Its the monitor's turn for some hate.


----------



## Imported_tuatara (Jan 24, 2019)

wonder why it bit her? most monitors don't just go for people. either people in the area have been a bit too nice to the wild monitors or she harassed it, either way it must've hurt quite a bit


----------



## Surfcop24 (Jan 24, 2019)

Probably because too many people feed them, and they become accustomed to people, and being fed by them. 
So the Rep then goes looking for a feed when people are around.


----------



## Imported_tuatara (Jan 24, 2019)

Surfcop24 said:


> Probably because too many people feed them, and they become accustomed to people, and being fed by them.
> So the Rep then goes looking for a feed when people are around.


 perfect example as to why you should never feed wild animals


----------



## nuttylizardguy (Jan 25, 2019)

She wont do that again.


----------



## mrkos (Jan 26, 2019)

nuttylizardguy said:


> She wont do that again.


Do what exactly?walk past a picnic area on an extremely hot day and accidentally cop a bite from an extremely over fed and confident lace monitor do you think she was pulling on its tail like a dog ffs.


----------



## Tobe404 (Jan 26, 2019)

mrkos said:


> Do what exactly?walk past a picnic area on an extremely hot day and accidentally cop a bite from an extremely over fed and confident lace monitor do you think she was pulling on its tail like a dog ffs.



That made me lol.

But yeah, with the limited experience I've had with Monitors. They don't just bite out of no where. Usually give you warnings to back off first and bite as a last resort.

Haven't been bitten by mine since it was 2 months old. When it did bite me it was my fault. People just fail to realise that for whatever reason.


----------



## mrkos (Jan 26, 2019)

Tobe404 said:


> That made me lol.
> 
> But yeah, with the limited experience I've had with Monitors. They don't just bite out of no where. Usually give you warnings to back off first and bite as a last resort.
> 
> Haven't been bitten by mine since it was 2 months old. When it did bite me it was my fault. People just fail to realise that for whatever reason.

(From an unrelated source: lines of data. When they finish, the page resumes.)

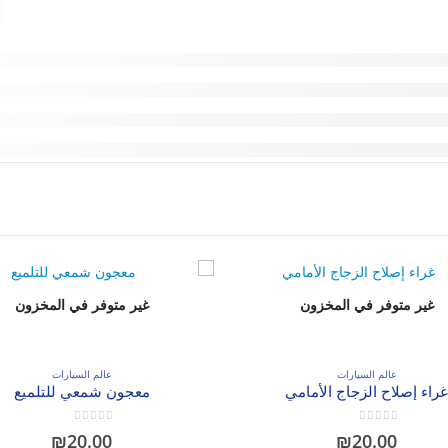
غير متوفر في المخزون
غير متوفر في المخزون
عالم السيارات
عالم السيارات
غراء إصلاح الزجاج الأمامي
معجون شمعي للتلميع
out of 5
0
out of 5
0
₪
20.00
₪
20.00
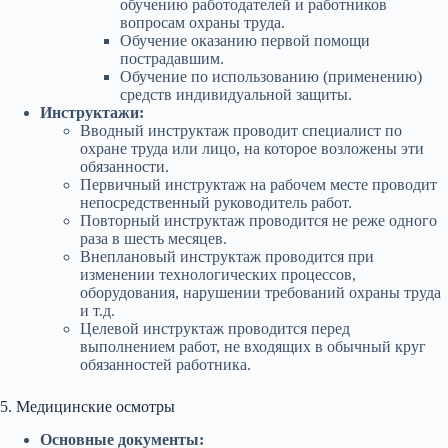
обучению работодателей и работников
вопросам охраны труда.
Обучение оказанию первой помощи
пострадавшим.
Обучение по использованию (применению)
средств индивидуальной защиты.
Инструктажи:
Вводный инструктаж проводит специалист по
охране труда или лицо, на которое возложены эти
обязанности.
Первичный инструктаж на рабочем месте проводит
непосредственный руководитель работ.
Повторный инструктаж проводится не реже одного
раза в шесть месяцев.
Внеплановый инструктаж проводится при
изменении технологических процессов,
оборудования, нарушении требований охраны труда
и т.д.
Целевой инструктаж проводится перед
выполнением работ, не входящих в обычный круг
обязанностей работника.
5. Медицинские осмотры
Основные документы:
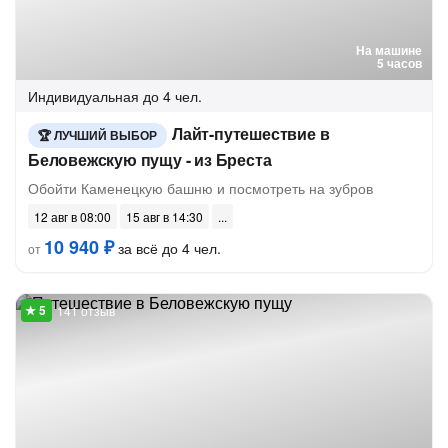
На машине
5 часов
Индивидуальная
до 4 чел.
Лайт-путешествие в
ЛУЧШИЙ ВЫБОР
Беловежскую пущу - из Бреста
Обойти Каменецкую башню и посмотреть на зубров
12 авг в 08:00
15 авг в 14:30
10 940 ₽
за всё до 4 чел.
от
141 отзыв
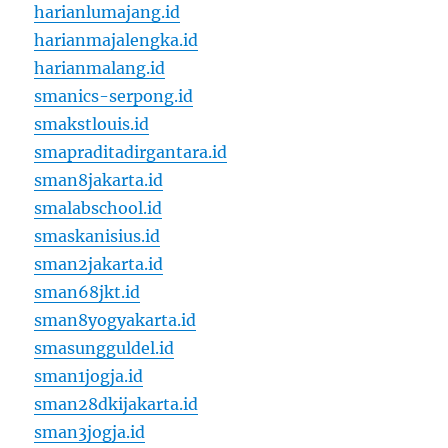
harianlumajang.id
harianmajalengka.id
harianmalang.id
smanics-serpong.id
smakstlouis.id
smapraditadirgantara.id
sman8jakarta.id
smalabschool.id
smaskanisius.id
sman2jakarta.id
sman68jkt.id
sman8yogyakarta.id
smasungguldel.id
sman1jogja.id
sman28dkijakarta.id
sman3jogja.id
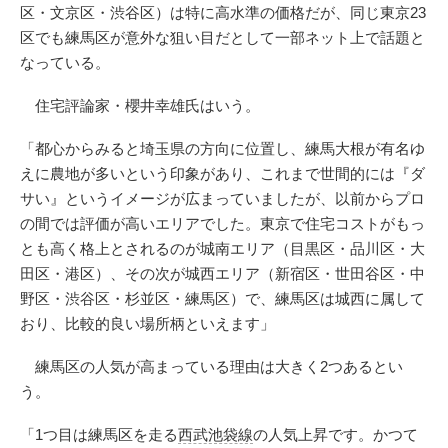
区・文京区・渋谷区）は特に高水準の価格だが、同じ東京23
区でも練馬区が意外な狙い目だとして一部ネット上で話題と
なっている。
住宅評論家・櫻井幸雄氏はいう。
「都心からみると埼玉県の方向に位置し、練馬大根が有名ゆ
えに農地が多いという印象があり、これまで世間的には『ダ
サい』というイメージが広まっていましたが、以前からプロ
の間では評価が高いエリアでした。東京で住宅コストがもっ
とも高く格上とされるのが城南エリア（目黒区・品川区・大
田区・港区）、その次が城西エリア（新宿区・世田谷区・中
野区・渋谷区・杉並区・練馬区）で、練馬区は城西に属して
おり、比較的良い場所柄といえます」
練馬区の人気が高まっている理由は大きく2つあるとい
う。
「1つ目は練馬区を走る
西武池袋線
の人気上昇です。かつて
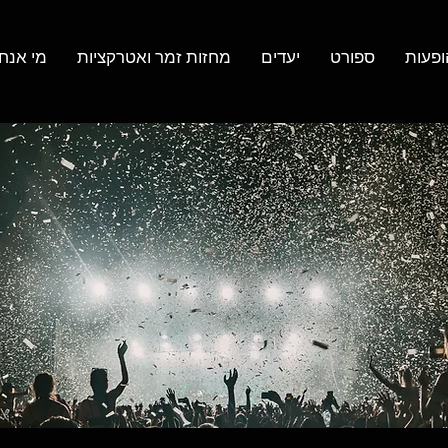
ופעות
ספורט
יעדים
מחזות זמר ואטרקציות
מי אנחנ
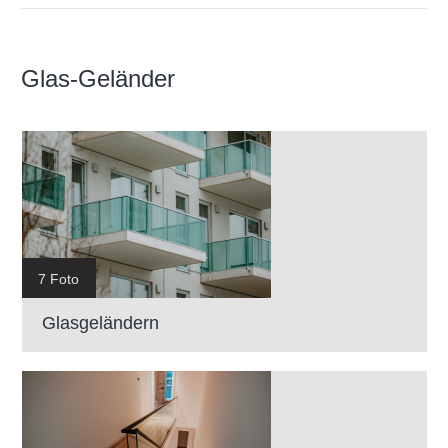
Glas-Geländer
7 Foto
Glasgeländern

 your talking about defence behaviour. In this heat we have been having big monitors tame and wild become extremely food orientated that Lacie has obviously been fed way too much by previous campers and has no fear of humans whatsoever probably haven’t had a feed of left over bbq for a little while so grabbed a girls foot instead it was pure feed response it even hung around and waited for Tony Harrison to show up you could see how easily he lured it with a cooked snag. People really need to stop feeding wild animals. Girl was in the wrong place at the wrong time pure and simple


----------